▶ Exercise instructions
Please read the records below and return each line holding the string "sink".

▶ Material provided
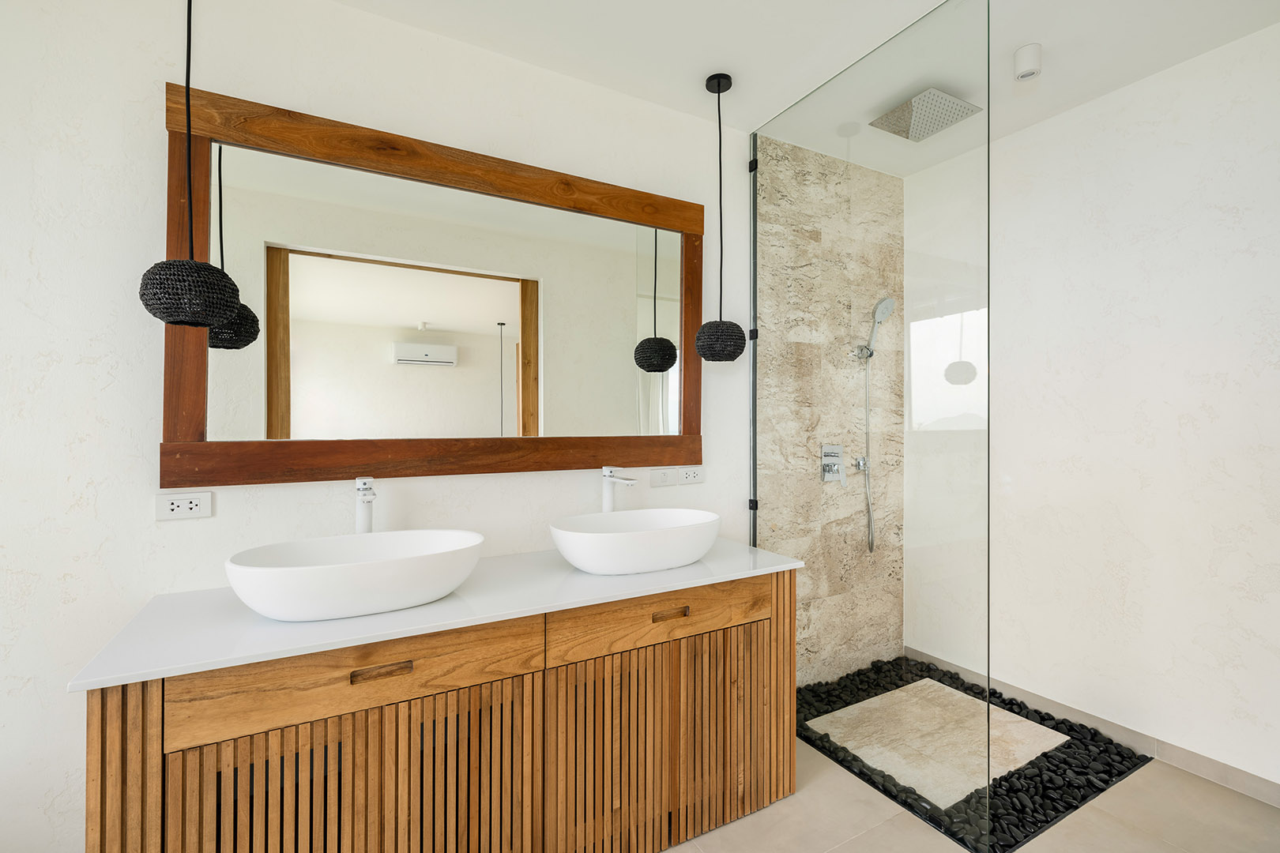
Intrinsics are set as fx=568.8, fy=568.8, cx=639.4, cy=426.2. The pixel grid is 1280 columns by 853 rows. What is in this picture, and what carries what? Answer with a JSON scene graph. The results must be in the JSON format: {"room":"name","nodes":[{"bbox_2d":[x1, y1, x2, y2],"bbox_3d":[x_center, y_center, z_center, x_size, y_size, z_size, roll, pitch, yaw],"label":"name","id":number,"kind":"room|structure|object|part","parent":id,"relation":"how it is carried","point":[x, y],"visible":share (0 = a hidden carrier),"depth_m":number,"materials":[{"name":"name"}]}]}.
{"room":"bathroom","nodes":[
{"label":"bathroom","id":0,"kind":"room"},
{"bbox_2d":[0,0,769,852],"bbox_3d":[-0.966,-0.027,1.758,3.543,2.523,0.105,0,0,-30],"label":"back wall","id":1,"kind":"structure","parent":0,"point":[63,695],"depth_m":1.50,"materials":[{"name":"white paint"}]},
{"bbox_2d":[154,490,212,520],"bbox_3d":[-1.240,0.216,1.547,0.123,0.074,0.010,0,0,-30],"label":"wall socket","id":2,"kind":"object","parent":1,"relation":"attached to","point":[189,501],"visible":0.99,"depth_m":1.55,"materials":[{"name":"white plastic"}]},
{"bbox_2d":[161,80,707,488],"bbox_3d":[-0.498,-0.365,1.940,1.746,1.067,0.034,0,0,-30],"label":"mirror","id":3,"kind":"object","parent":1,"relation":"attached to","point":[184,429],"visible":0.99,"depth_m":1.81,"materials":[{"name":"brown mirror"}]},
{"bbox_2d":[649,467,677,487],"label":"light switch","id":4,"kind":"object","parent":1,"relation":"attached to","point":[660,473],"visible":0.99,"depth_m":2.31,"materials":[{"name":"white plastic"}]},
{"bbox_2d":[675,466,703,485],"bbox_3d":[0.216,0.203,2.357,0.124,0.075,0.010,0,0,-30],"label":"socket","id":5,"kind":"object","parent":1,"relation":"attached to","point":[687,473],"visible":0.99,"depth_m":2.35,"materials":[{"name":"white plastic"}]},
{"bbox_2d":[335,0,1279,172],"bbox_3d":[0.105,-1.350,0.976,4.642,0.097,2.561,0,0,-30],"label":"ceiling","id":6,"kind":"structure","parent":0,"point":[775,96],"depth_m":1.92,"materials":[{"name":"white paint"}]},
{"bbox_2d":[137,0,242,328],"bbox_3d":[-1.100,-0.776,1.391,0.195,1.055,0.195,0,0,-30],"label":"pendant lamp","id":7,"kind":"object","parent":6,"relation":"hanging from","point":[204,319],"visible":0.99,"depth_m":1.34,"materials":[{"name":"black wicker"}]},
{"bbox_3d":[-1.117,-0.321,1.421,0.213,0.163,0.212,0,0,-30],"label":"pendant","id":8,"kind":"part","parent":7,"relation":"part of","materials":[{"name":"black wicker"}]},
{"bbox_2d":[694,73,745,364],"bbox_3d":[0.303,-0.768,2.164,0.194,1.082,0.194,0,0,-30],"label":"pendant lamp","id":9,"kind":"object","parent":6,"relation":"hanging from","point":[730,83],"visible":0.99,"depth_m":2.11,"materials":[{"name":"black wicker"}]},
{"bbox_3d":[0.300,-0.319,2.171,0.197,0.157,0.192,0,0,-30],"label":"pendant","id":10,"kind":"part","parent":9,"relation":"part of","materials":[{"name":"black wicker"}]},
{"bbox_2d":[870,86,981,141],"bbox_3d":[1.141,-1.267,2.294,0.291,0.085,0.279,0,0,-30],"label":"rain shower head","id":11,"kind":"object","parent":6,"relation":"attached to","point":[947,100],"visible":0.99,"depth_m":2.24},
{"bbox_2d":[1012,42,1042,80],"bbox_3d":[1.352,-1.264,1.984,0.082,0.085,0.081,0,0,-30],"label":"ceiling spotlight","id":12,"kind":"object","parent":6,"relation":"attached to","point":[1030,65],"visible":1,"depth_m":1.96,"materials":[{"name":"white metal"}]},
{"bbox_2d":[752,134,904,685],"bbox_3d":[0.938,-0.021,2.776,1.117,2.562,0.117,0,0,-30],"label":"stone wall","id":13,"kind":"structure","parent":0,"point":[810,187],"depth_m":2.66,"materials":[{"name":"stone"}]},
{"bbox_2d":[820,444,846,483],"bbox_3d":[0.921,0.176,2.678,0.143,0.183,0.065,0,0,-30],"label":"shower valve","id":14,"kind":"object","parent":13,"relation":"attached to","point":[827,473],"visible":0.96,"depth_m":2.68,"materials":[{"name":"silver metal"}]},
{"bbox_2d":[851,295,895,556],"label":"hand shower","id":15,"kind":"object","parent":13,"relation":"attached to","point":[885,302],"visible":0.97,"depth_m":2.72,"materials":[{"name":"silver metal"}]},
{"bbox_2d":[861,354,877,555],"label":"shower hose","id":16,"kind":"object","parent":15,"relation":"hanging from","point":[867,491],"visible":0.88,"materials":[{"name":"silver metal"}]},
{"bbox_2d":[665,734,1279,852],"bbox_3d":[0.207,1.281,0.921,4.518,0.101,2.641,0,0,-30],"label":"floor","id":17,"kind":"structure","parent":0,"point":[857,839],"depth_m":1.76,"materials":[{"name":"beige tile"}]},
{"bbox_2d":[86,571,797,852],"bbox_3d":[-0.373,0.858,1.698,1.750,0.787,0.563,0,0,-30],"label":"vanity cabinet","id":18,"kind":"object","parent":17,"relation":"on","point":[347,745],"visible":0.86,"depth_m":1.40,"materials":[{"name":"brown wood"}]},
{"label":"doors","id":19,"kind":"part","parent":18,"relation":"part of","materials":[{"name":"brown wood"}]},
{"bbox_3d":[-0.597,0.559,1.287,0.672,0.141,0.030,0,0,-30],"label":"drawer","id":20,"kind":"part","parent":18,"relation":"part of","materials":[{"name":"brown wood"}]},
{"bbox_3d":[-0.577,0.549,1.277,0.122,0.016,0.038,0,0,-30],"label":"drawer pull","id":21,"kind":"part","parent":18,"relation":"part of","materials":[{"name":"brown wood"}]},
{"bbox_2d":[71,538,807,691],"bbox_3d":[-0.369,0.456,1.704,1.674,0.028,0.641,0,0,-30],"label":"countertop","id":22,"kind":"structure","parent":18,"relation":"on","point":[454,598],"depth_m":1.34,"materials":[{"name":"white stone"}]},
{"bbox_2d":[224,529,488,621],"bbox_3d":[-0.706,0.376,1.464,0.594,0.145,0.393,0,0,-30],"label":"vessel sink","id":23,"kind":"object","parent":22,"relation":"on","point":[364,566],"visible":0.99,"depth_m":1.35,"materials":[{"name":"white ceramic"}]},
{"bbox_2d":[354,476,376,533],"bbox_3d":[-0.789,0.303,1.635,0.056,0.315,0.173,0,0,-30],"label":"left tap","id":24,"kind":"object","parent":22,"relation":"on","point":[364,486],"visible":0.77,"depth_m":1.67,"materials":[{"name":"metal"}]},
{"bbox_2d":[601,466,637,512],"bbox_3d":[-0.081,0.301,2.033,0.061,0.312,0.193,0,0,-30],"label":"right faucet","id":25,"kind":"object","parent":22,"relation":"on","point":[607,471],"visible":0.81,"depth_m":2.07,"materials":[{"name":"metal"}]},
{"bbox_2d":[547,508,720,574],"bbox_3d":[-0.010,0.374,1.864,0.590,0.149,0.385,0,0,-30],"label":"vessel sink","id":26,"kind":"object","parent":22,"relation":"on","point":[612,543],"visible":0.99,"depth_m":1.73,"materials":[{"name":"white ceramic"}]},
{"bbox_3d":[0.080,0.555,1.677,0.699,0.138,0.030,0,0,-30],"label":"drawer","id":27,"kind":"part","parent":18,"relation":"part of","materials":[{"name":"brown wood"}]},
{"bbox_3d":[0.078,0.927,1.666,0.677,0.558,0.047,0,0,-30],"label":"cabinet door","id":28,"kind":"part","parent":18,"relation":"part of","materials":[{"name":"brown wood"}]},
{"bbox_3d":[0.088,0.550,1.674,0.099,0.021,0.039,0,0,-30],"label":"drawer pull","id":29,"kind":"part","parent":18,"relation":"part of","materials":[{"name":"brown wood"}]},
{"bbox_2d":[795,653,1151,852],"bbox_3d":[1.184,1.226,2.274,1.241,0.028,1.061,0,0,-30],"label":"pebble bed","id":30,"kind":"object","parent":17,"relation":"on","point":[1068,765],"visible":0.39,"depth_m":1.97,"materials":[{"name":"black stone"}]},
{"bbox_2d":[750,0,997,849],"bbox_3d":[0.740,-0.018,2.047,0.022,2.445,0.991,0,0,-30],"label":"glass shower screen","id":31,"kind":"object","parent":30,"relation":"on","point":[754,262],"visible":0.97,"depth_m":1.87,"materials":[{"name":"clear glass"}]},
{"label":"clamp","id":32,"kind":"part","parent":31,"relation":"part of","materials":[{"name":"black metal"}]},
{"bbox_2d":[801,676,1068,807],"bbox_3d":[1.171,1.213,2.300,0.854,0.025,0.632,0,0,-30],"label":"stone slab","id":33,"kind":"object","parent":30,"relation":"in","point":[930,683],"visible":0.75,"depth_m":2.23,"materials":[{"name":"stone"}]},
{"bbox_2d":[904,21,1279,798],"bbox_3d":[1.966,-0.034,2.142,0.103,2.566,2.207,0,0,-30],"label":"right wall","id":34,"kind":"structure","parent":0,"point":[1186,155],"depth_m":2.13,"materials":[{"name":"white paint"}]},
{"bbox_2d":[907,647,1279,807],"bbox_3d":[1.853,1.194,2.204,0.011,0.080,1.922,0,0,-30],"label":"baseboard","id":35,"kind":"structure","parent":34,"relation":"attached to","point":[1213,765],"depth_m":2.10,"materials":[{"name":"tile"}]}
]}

▶ Response
{"bbox_2d":[224,529,488,621],"bbox_3d":[-0.706,0.376,1.464,0.594,0.145,0.393,0,0,-30],"label":"vessel sink","id":23,"kind":"object","parent":22,"relation":"on","point":[364,566],"visible":0.99,"depth_m":1.35,"materials":[{"name":"white ceramic"}]},
{"bbox_2d":[547,508,720,574],"bbox_3d":[-0.010,0.374,1.864,0.590,0.149,0.385,0,0,-30],"label":"vessel sink","id":26,"kind":"object","parent":22,"relation":"on","point":[612,543],"visible":0.99,"depth_m":1.73,"materials":[{"name":"white ceramic"}]},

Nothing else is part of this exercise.